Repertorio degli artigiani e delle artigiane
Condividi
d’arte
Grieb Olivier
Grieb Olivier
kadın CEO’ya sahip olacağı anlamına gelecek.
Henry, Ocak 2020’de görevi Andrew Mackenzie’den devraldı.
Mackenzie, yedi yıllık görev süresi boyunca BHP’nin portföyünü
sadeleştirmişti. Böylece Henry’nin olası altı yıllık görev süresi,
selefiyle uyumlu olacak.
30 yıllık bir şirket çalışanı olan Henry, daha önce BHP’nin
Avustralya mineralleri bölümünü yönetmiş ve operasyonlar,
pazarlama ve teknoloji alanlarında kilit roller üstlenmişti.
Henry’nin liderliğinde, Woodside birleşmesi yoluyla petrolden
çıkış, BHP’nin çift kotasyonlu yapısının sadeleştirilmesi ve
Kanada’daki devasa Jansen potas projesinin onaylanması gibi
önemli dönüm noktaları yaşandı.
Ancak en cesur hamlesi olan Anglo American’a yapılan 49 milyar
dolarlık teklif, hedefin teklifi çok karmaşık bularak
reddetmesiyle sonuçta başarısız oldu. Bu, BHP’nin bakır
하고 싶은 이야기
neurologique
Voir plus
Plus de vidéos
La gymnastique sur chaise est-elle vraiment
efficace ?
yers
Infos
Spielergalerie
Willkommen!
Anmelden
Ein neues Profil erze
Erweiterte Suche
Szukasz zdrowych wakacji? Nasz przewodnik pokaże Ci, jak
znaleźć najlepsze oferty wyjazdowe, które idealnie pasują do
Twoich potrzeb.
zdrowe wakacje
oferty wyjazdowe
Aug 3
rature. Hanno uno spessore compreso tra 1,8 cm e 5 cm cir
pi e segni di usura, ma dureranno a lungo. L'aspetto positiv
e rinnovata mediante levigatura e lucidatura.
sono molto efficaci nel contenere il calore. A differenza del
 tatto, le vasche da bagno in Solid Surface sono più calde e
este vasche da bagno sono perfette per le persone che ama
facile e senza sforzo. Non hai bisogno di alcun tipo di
.....
* **Exercise instructions**
Copy the records from their start through the line containing "Szukasz zdrowych wakacji?", swapping "Anmelden" for "Einloggen" and leaving everything else unchanged.

* **Solution**
Repertorio degli artigiani e delle artigiane
Condividi
d’arte
Grieb Olivier
Grieb Olivier
kadın CEO’ya sahip olacağı anlamına gelecek.
Henry, Ocak 2020’de görevi Andrew Mackenzie’den devraldı.
Mackenzie, yedi yıllık görev süresi boyunca BHP’nin portföyünü
sadeleştirmişti. Böylece Henry’nin olası altı yıllık görev süresi,
selefiyle uyumlu olacak.
30 yıllık bir şirket çalışanı olan Henry, daha önce BHP’nin
Avustralya mineralleri bölümünü yönetmiş ve operasyonlar,
pazarlama ve teknoloji alanlarında kilit roller üstlenmişti.
Henry’nin liderliğinde, Woodside birleşmesi yoluyla petrolden
çıkış, BHP’nin çift kotasyonlu yapısının sadeleştirilmesi ve
Kanada’daki devasa Jansen potas projesinin onaylanması gibi
önemli dönüm noktaları yaşandı.
Ancak en cesur hamlesi olan Anglo American’a yapılan 49 milyar
dolarlık teklif, hedefin teklifi çok karmaşık bularak
reddetmesiyle sonuçta başarısız oldu. Bu, BHP’nin bakır
하고 싶은 이야기
neurologique
Voir plus
Plus de vidéos
La gymnastique sur chaise est-elle vraiment
efficace ?
yers
Infos
Spielergalerie
Willkommen!
Einloggen
Ein neues Profil erze
Erweiterte Suche
Szukasz zdrowych wakacji? Nasz przewodnik pokaże Ci, jak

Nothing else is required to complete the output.